If a line in the records below contains the word "lines", copy it out.
# # # #
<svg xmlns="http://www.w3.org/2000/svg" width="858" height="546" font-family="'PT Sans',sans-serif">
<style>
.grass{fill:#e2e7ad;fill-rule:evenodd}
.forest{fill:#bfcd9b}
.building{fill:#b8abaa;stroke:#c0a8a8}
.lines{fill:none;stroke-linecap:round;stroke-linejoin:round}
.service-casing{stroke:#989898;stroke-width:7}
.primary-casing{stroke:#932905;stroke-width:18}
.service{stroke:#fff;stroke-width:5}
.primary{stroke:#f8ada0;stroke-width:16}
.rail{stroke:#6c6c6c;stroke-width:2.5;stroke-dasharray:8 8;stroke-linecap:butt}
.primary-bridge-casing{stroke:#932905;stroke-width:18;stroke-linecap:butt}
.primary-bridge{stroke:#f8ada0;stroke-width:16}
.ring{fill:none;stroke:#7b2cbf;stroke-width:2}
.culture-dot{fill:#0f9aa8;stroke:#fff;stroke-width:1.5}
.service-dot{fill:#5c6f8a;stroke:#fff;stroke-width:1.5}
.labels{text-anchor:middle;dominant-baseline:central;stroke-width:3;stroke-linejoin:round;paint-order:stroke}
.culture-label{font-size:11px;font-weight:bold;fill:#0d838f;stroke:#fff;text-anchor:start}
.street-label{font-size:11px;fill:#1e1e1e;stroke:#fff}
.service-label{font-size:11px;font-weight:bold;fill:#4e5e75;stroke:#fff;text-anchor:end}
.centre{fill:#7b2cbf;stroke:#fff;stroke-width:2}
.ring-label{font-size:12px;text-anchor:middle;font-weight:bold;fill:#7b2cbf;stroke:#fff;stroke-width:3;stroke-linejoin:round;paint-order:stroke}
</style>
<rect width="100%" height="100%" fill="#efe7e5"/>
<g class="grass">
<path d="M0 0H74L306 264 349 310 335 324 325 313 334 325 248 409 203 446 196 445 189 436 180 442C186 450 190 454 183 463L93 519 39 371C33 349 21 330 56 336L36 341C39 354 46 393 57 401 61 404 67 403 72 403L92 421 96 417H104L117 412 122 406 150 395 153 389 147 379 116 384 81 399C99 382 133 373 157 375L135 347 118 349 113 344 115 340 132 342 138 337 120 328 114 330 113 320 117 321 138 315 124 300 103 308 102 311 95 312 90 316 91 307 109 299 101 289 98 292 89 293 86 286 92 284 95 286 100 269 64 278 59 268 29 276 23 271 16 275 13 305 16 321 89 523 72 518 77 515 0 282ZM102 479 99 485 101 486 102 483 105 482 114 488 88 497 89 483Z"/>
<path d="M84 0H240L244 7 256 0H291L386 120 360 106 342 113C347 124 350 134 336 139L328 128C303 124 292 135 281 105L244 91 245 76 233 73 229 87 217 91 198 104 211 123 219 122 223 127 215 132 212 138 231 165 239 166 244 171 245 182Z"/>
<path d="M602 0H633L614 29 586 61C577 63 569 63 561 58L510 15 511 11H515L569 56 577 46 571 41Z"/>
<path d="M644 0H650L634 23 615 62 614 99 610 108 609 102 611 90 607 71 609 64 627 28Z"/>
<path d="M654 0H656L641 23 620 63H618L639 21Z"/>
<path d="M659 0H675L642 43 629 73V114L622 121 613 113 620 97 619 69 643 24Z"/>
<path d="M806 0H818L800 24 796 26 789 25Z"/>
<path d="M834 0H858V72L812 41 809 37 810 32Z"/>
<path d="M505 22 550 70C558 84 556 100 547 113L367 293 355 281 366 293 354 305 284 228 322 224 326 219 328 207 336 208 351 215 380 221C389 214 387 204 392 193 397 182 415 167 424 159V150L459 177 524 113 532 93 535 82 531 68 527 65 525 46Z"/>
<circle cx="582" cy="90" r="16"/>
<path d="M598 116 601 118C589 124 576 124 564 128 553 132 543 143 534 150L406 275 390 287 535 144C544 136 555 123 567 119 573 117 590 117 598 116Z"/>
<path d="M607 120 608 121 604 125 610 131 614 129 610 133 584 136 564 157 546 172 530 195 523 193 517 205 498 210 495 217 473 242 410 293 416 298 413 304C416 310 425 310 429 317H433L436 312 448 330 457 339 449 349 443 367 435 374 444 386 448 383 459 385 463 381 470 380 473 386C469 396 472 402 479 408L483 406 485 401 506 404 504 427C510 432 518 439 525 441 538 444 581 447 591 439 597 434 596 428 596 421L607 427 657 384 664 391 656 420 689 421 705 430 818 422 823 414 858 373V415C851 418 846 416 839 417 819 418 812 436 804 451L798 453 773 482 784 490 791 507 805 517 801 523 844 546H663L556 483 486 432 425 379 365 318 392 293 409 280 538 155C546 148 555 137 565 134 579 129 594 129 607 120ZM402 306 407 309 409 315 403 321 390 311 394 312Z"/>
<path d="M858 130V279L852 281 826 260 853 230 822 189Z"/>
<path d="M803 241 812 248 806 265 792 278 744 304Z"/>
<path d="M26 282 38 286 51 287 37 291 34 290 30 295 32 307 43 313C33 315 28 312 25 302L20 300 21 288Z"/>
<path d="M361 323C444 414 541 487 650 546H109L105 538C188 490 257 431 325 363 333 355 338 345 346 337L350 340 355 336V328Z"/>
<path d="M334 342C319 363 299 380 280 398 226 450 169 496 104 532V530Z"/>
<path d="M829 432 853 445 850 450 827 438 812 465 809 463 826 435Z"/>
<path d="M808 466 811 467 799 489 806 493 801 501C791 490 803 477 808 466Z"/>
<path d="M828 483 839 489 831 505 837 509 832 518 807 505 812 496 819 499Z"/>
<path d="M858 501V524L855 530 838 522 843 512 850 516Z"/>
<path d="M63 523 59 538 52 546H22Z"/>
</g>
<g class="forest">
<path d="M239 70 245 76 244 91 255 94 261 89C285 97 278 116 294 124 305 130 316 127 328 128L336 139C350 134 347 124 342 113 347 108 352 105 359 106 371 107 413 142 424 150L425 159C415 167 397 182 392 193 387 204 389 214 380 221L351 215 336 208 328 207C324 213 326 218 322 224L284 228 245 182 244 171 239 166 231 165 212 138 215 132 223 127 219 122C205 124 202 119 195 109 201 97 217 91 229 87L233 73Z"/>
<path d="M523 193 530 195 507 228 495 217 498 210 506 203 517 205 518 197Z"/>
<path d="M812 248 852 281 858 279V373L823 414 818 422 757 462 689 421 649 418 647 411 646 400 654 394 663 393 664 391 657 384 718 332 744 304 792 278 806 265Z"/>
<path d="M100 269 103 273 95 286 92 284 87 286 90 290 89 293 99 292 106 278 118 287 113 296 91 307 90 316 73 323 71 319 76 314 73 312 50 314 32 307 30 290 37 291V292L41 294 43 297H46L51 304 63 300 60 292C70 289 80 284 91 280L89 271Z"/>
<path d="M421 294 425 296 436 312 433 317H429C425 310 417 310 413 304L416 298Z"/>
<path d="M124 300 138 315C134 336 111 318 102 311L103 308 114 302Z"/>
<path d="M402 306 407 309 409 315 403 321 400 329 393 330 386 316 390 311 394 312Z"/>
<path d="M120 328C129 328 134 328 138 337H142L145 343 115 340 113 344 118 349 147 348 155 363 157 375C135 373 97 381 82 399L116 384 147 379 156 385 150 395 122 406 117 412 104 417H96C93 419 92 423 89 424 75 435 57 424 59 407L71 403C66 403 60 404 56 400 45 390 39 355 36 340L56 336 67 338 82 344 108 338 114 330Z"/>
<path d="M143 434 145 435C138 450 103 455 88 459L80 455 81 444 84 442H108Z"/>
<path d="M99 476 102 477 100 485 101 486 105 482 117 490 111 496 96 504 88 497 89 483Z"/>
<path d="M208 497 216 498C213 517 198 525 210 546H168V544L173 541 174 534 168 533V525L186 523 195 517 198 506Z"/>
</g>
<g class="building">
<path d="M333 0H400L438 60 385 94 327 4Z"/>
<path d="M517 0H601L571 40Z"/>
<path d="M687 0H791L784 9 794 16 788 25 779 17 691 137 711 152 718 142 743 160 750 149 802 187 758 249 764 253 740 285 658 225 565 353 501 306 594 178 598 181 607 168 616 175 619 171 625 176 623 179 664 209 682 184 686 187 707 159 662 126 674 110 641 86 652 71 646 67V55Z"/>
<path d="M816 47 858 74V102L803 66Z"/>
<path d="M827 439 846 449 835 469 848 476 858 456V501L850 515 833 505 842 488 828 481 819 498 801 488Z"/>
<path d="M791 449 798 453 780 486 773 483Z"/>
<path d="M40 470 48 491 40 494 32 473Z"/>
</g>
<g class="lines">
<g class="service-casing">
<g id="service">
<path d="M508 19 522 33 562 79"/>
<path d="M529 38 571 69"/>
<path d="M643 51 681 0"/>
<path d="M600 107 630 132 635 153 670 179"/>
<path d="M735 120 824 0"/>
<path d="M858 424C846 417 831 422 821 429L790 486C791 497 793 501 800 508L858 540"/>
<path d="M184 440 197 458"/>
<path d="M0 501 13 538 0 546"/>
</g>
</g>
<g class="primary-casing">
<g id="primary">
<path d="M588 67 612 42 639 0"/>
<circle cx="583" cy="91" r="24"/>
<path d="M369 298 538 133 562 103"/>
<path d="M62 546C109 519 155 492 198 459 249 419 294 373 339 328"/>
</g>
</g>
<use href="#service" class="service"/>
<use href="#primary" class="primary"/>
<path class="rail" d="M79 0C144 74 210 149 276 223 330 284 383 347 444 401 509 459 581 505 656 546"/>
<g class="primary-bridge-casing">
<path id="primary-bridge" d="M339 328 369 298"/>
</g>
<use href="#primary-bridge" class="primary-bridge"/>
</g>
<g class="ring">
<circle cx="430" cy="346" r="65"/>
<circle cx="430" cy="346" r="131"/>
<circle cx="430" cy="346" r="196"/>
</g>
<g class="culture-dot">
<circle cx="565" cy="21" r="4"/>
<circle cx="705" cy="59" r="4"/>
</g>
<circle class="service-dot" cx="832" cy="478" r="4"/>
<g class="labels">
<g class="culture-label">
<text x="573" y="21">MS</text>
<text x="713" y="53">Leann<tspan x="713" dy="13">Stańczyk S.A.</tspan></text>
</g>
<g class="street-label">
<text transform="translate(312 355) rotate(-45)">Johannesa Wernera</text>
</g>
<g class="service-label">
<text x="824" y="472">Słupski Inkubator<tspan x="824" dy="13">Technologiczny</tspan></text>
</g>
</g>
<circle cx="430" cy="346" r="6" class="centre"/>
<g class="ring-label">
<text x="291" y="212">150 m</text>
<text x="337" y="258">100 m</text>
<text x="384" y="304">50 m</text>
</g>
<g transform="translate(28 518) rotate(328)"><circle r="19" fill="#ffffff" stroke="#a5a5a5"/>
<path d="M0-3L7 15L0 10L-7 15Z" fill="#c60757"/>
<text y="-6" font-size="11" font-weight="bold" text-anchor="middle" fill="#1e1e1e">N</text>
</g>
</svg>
# # # #
Solution to this task:
.lines{fill:none;stroke-linecap:round;stroke-linejoin:round}
<g class="lines">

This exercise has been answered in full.